FlexWiki is an implementation of the wiki idea of ASP.NET servers. Tp
install it, you download a package of files, unzip into a virtual
server, and then thrash around with configuration files until things
start working. Poking at the FlexWiki site itself will turn up quite a
few pages with advice, but I soon found that the most effective approach
was to simply run the included configuration checker and to fix the
problems as they turned up. Eventually, I had my very own wiki up and
running. The experience was actually reasonably painless, as
poorly-documented open-source setups go.
So far, the "everyone can edit" approach has proven to be a real
strength of wikis on the Web. Some wikis (such as
http://c2.com/cgi/wiki?WikiWikiWeb) have been around for years,
accreting much useful information along the way.
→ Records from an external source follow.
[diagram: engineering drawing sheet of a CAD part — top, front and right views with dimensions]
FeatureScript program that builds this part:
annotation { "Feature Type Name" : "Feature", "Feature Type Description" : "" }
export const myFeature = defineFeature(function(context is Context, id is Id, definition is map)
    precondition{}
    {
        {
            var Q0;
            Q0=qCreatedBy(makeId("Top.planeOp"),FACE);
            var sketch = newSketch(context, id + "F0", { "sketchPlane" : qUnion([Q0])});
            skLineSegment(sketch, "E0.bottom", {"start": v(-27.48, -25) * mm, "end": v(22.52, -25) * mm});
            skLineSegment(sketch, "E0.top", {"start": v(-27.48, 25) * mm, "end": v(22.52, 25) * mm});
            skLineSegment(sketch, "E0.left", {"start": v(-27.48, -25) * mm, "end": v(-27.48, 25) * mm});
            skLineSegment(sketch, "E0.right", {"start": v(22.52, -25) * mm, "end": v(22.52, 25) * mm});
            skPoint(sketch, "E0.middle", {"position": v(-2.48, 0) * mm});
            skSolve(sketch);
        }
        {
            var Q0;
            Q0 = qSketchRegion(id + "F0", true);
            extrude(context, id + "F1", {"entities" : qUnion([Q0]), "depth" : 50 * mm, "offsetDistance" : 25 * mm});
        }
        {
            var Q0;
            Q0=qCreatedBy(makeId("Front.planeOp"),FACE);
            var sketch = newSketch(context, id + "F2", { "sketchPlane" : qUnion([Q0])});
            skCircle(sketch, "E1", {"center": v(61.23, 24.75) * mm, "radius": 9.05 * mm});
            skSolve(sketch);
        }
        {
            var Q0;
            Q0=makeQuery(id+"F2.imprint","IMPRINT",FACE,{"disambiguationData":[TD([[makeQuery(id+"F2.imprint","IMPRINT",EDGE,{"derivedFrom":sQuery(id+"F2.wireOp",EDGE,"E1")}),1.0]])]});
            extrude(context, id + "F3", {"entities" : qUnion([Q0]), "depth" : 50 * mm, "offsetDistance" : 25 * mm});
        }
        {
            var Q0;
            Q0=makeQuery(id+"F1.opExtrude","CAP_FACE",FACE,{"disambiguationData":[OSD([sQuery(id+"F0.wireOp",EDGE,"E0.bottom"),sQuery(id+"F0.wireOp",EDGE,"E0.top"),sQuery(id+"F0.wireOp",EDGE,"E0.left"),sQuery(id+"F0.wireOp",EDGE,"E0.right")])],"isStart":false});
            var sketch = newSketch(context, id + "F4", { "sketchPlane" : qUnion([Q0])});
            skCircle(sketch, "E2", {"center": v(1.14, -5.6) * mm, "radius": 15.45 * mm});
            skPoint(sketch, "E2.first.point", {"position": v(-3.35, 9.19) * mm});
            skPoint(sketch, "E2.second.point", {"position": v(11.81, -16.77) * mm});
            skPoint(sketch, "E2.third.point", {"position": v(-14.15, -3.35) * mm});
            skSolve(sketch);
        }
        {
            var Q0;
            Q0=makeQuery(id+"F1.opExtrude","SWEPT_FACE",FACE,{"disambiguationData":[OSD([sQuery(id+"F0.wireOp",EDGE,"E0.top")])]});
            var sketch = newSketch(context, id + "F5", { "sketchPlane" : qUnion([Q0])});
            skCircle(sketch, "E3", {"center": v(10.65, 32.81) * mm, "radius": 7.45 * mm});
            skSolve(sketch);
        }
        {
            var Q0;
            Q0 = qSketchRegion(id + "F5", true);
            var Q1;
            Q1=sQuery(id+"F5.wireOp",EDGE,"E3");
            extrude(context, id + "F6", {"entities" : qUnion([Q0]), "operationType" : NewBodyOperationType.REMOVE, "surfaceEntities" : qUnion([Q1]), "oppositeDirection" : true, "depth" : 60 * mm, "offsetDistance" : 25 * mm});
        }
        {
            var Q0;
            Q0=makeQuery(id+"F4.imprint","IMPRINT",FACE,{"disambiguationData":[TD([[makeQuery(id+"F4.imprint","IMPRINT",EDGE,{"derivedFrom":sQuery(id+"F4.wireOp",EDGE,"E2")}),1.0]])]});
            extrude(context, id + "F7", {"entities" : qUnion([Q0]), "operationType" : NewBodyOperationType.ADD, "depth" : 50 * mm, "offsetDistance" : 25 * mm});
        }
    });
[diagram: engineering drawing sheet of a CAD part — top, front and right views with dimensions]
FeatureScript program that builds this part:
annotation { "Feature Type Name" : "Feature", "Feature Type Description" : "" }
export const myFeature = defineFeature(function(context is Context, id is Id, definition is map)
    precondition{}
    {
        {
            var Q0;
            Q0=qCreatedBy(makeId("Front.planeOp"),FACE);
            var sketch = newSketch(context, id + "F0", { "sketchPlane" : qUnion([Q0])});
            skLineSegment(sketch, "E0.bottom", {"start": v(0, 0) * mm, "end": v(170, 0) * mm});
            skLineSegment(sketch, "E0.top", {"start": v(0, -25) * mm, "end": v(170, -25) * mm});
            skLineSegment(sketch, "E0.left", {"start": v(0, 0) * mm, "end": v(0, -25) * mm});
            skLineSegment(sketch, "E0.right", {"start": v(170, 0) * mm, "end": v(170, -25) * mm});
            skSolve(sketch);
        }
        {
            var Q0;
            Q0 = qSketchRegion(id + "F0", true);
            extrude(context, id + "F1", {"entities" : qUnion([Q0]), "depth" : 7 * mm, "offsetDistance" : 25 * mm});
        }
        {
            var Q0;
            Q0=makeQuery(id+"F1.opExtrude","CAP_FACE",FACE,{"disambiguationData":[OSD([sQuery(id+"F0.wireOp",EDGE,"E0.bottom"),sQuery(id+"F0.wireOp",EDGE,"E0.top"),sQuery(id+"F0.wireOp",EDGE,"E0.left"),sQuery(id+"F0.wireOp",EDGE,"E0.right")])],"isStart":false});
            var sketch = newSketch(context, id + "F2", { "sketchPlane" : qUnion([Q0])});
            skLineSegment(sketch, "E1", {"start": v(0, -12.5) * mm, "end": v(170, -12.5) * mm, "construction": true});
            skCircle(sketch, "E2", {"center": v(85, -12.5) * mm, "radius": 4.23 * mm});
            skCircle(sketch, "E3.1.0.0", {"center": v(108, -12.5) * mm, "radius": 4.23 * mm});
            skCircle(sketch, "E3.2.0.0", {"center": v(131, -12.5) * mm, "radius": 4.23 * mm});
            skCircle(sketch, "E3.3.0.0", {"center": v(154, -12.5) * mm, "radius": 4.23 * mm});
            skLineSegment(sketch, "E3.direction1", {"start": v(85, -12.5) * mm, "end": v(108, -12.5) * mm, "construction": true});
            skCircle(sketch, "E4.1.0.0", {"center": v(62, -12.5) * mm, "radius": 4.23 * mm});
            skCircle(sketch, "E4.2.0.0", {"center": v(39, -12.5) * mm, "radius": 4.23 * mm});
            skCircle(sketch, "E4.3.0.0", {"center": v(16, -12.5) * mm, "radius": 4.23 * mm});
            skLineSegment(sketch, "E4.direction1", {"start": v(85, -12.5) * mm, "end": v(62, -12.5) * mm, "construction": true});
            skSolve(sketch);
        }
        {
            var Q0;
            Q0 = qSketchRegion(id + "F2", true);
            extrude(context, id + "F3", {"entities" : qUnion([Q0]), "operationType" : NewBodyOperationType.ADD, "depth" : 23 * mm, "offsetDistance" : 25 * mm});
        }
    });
I personally can't help
feeling that this just represents lack of interest so far on the part of
the more nefarious users of the Web. Wiki proponents like to talk about
the self-healing nature of wikis - it's just as easy to put the useful
content back as it is to put in junk, because every page maintains a
history of edits. But that doesn't reckon with automated tools that can
make hundreds of changes an hour, swamping any human effort to keep the
trash picked up. I forsee another antispam arms race coming here.
But in any case, I think more development teams should consider running
their own wiki - not on the Internet, but on their own intranet (where,
presumably, the population of nefarious users is somehwat smaller).
Think about having one spot to visit for meeting notes, schedules,
design notions, wild ideas, upcoming parties, lunch preferences, new
tools worth trying, and whatever else impinges on the project. Now think
about having this without the overheard of setting up or maintaining a
portal site. That's what a wiki gets for you. FlexWiki is well-prepared
to fill this role if you're an ASP.NET shop, or even if you're just
running a few Windows 2003 servers (and IE browsers) internally.
About the Author
Mike Gunderloy has been developing software for a quarter-century now, and writing about it for nearly as long. He walked away from a .NET development career in 2006 and has been a happy Rails user ever since. Mike blogs at A Fresh Cup.